The wicked plan to free Brazil’s deadliest drug gang leaders

pcc marcola

On February 13, São Paulo state authorities decided to move against the PCC (The First Command of the Capital)—Brazil’s most powerful and arguably deadliest drug gang. Twenty-two jailed leaders of the group—including kingpin Marcos “Marcola” Camacho—were transferred to maximum security federal prisons around the country, moving them away from the notorious Presidente Venceslau penitentiary in São Paulo state. This is the boldest move against what is an ever-growing criminal organization since 2006—when a confrontation between police and the gang sparked a running battle on the streets of São Paulo.

Over the years, authorities have been reluctant to remove PCC leaders from the state, fearing violent retribution from the gang. But experts suggest the group’s rapid expansion can partly be put down to the fact many of its imprisoned leaders have been kept together in São Paulo for so long. Twenty-six years after its foundation, the PCC is now among the biggest organized crime gangs in South America, with a stake in all the major drug routes in and out of Brazil.

Since mid-2018, rumors of a possible transfer put the PCC leaders into action. Prosecutors and judges were threatened, and a huge Hollywood-style prison break plan was foiled by the authorities, setting the transfer plans into motion once and for all.

Jailbreak

In October 2018, law enforcement agents apprehended an LJ35 jet in the Paraguayan capital of Asunción, suspected of belonging to Gilberto Aparecido do Santos—”Fuminho”—Marcola’s right-hand man in the PCC top brass. The pilot, Iranian national Nader Ali Saboori Haghighi, was arrested on the scene and deported to the U.S.
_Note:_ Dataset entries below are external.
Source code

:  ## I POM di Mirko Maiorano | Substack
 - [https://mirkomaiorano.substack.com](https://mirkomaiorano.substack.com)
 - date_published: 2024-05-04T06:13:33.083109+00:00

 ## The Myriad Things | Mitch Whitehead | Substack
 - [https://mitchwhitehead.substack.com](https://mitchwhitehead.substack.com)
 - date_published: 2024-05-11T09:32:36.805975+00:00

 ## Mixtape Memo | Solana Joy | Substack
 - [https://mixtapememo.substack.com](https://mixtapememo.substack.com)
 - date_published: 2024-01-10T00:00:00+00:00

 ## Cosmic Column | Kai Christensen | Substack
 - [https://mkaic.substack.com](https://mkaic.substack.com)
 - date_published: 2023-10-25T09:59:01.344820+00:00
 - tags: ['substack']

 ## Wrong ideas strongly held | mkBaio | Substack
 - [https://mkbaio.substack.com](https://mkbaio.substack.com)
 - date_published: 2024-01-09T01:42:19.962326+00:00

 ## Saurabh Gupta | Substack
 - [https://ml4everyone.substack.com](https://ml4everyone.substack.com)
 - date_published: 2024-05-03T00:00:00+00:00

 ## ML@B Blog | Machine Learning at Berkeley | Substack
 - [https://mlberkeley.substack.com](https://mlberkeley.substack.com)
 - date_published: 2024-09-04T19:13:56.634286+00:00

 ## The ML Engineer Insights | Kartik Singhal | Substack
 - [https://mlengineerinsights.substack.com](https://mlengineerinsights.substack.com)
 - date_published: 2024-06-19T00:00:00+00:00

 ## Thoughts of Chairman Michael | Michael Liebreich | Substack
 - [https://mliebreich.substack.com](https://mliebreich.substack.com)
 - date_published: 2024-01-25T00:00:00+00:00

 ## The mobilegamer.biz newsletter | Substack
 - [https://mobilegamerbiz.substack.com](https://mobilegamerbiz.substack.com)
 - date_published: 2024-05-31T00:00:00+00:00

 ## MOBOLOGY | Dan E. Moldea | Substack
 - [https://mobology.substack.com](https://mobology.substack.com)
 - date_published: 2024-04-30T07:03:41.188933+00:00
The reason for the seizure was that authorities had intercepted an elaborate escape plan, led by Fuminho, to break Marcola and his cronies out of the Presidente Venceslau state penitentiary. According to material obtained by the Public Prosecution Service, Fuminho—who is a fugitive of justice since 1999, when he and Marcola broke out of a penitentiary in São Paulo—spent “tens of millions of dollars” purchasing bulletproof cars, aircraft, weapons, and training personnel.